WHAT is it children don’t like about sleep?

What exactly is their beef with slumber?

My two little ones like broken sleep, fighting sleep, refusing sleep and disrupting my sleep. Any kind of variation of sleep, except actually sleeping!

My eldest loves a night prowl. When he was a tiny baby his sleeping pattern was like clockwork. We thought we’d cracked it. We were almost smug. Rookie mistake. Then he hit the six-months-old mark and everything changed.

For reasons unknown to man and beast he began waking up two, three, four times a night, mostly for nothing at all. Just checking we were there.

He’s four-and-a-half now and still it goes on.

I won’t say we’ve tried everything, because undoubtedly we haven’t. But we’ve tried A LOT of suggested solutions.

We’ve done tiring him out, keeping him up later, putting him down earlier, banning sweet treats, TV, and high stimulators before bed.

We’ve opted for bedtime stories, positive parenting, winding down and reward charts. And some of it has definitely improved his sleeping pattern but he still – STILL – gets up through the night. Granted it’s usually only once or twice now – a huge leap forward from his former nightly tallies. A small victory to us parents and one we are relishing since he has been known to get up 18 times in four hours. (No, I’m not exaggerating). At the worst times I’ve felt like I was living inside an episode of Supernanny. But without the bossy know-it-all to give me the solutions. (And letting me sleeeeep!) My youngest sleeps well, like a baby. Once he’s down that’s him for a straight 11 hours uninterrupted. It’s a cliche, but you can practically set your watch to him. If you’ll pardon the sleepy metaphors, it’s a dream. The tricky part is just getting him into bed in the first place. He’s as stubborn as a mule and fights sleep til the very last kick. I’m exhausted just watching him.

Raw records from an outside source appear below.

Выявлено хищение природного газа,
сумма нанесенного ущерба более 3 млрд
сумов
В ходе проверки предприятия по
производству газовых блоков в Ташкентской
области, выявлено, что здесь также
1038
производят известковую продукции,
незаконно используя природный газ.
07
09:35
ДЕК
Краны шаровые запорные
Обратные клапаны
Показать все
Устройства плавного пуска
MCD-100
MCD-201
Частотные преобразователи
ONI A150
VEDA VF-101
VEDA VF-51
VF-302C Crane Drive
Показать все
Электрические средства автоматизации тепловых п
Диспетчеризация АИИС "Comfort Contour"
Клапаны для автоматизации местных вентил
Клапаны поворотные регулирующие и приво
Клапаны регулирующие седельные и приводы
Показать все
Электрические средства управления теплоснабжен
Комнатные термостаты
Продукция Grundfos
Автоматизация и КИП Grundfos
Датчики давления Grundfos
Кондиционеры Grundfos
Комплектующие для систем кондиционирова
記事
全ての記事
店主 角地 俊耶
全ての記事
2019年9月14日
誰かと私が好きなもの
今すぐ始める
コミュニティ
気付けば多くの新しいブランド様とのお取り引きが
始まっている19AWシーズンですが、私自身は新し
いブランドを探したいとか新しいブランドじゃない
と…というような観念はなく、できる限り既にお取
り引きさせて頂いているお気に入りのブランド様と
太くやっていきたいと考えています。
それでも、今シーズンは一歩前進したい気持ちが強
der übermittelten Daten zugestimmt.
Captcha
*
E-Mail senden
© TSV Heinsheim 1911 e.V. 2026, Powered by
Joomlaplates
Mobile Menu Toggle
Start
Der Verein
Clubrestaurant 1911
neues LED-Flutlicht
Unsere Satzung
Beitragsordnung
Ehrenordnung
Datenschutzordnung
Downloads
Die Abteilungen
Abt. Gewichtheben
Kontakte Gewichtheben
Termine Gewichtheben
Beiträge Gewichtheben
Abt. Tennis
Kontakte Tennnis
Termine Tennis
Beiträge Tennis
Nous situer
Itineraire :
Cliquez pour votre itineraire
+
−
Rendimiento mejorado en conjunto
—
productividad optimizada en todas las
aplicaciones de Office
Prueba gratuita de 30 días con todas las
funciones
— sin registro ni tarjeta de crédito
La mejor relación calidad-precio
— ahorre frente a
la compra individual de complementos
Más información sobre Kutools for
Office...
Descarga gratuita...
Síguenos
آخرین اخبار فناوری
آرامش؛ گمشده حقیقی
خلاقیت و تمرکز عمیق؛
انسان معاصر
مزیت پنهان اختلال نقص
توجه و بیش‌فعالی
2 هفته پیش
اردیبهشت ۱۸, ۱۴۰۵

But I’m one of the lucky ones. Some people’s little ones barely sleep at all. The daughter of one friend of mine used to wake up every hour or two throughout the night for a two hour play time right up until she was almost a year old. And now, at two-and-a-half, she’s still nocturnal.

It’s the perpetual battle every parent on earth faces. And we’re yet to discover the key to successful bedtime and sleeping patterns.

So imagine my surprise when, this week, I read an article quoting ‘baby expert’ Peter Fleming, professor of infant health and developmental psychology at the university of Bristol. He says babies don’t sleep through the night, not because you’ve been doing something wrong, but because they’re not supposed to.

Um, what?

According to Professor Fleming: “Human infants are not designed to sleep for long periods, it’s not good for them, and there is absolutely no evidence whatsoever that there is any benefit to anybody from having a child that sleeps longer and consistently.” Why would he say such a thing?

But I’m not sleeping through the night either. I thought it was because my restless child is waking me up somewhere in the region of 18 times a night, but no, not according to Darcia F. Narvaez, Professor of Psychology at Notre Dame University, who says that not only are our babies not sleeping right through, we’re not either. It’s just not what humans do, apparently. She says we’re all ‘waking up routinely’ but while we’re just rolling over and going to back to sleep our kids, having no concept of time, are getting up and about.

Narvaez goes even further to suggest that it’s just not in our DNA to sleep. As hunter-gatherers we would sleep for two hours then wake up to get on with business – which is obviously the explanation for my friend’s nocturnal daughter. She’s not a light sleeper, she’s in survival mode!

Professor Fleming adds: “Typically, babies love sleeping during the day, and 6pm to midnight is the time they’re going to want to be awake the most. That’s not perhaps what most parents would like to hear.” No Professor Fleming, no it is not.